Preliminary preparation contains the following shell scripts:

  • 00clean_dir.sh - Cleans the directory where the source will be loaded, deletes docker containers and images (for example, cleanup).
  • 01unzip.sh - Download source code from S3 and unpack it.
  • 02loopback-check.sh - Verifies that you do not have feedback loop settings
  • 03build.sh - The magic happens here when EC2 will create your docker image from your Dockerfile or Dockerrun.aws.json. After much testing, I realized that this build script created my updated image, but I modified this script to include the -no-cache flag in the docker build.

The decision-making phase is where the caching issue really occurred. The stage consists of:

  • 00run.sh - here the docker is run in relation to the image that was generated at the preliminary stage, based on the environment variables and settings in your Dockerrun.aws.json. This is what caused the caching problem for me.
  • 01flip.sh - Converts from aws-staging to the current application and many other things.
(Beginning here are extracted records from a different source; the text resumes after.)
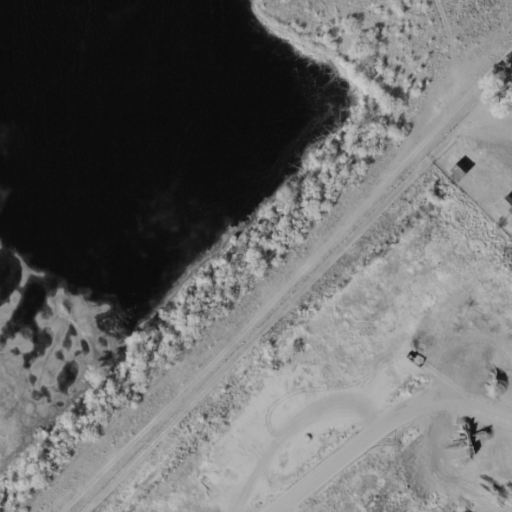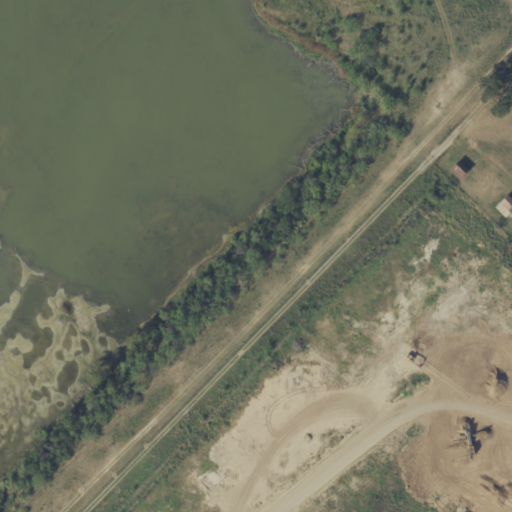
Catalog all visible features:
building: (457, 170)
building: (458, 170)
building: (504, 205)
building: (505, 205)
quarry: (364, 389)
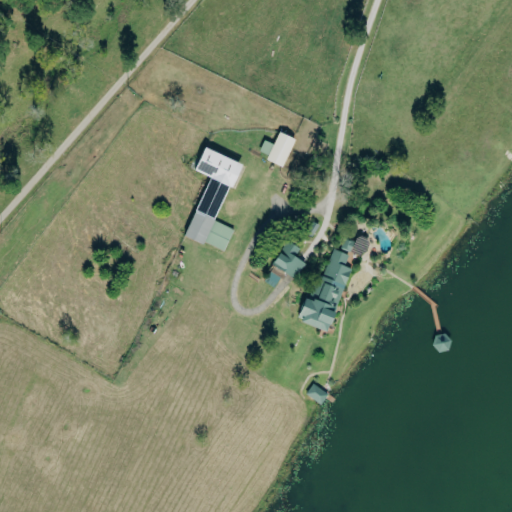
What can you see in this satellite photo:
road: (350, 103)
road: (97, 109)
building: (282, 150)
building: (218, 200)
building: (289, 265)
building: (331, 295)
building: (320, 395)
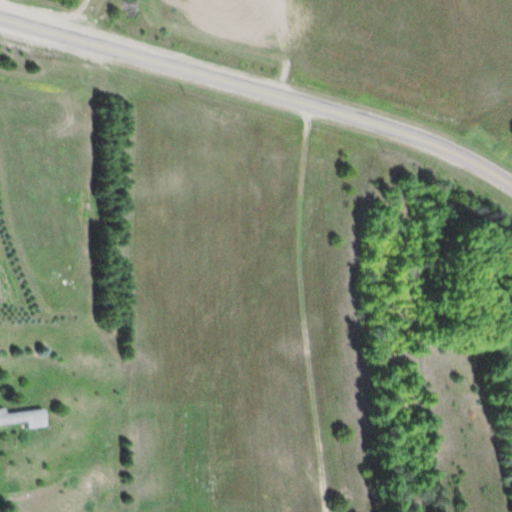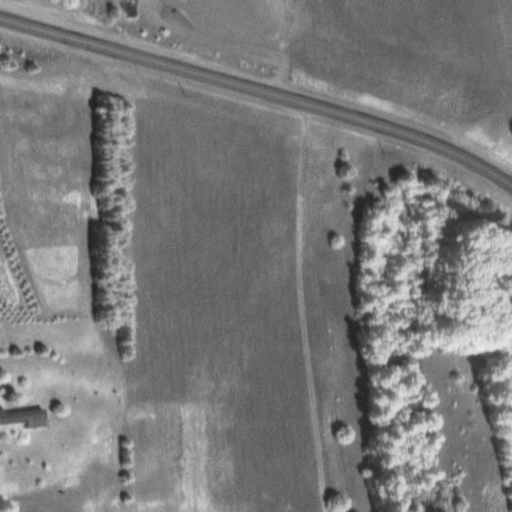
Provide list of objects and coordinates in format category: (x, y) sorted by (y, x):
road: (259, 91)
building: (22, 419)
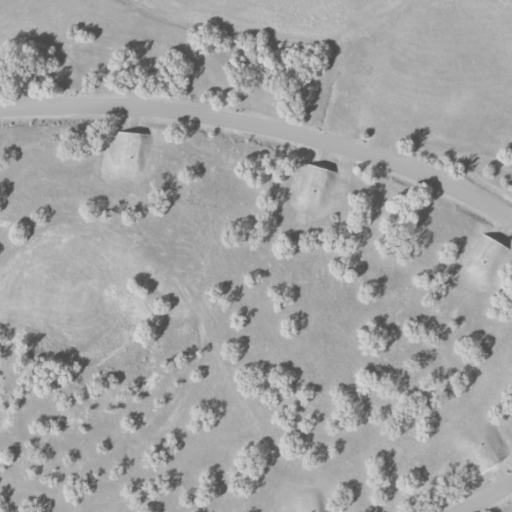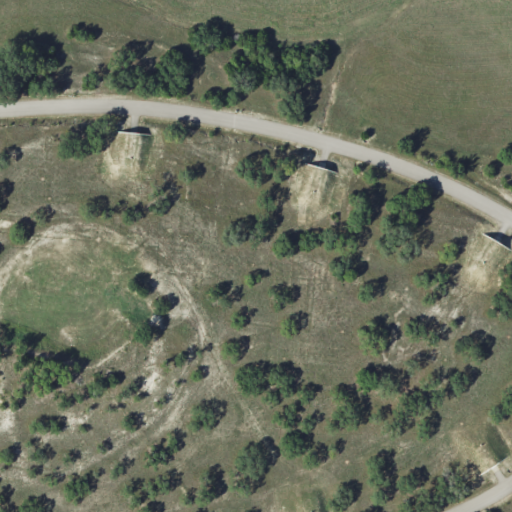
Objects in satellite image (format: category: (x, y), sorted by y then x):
road: (264, 124)
road: (489, 499)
When I launched docker from the image that was generated in Pre stage, 03build.sh, I will see the updated changes. However, when I execute the 00run.sh script shell, the old changes will appear. After checking the docker launch command, it ran

 `Docker command: docker run -d -v null:/usr/share/nginx/html/ -v /var/log/eb-docker/containers/eb-current-app:/var/log/nginx ca491178d076` 

-v null:/usr/share/nginx/html/ is what violated it and didn't update it. This was because my Dockerrun.aws.json file had

 "Volumes": [ { "ContainerDirectory": "/usr/share/nginx/html/" } ], 

without reference to the host location. As a result, any future changes I made were not updated.

For my solution, I just deleted the "Volumes" array, since all my files are contained in the docker image that I upload to ECR. Note: You may need to add -no-cache to the 03build.sh file.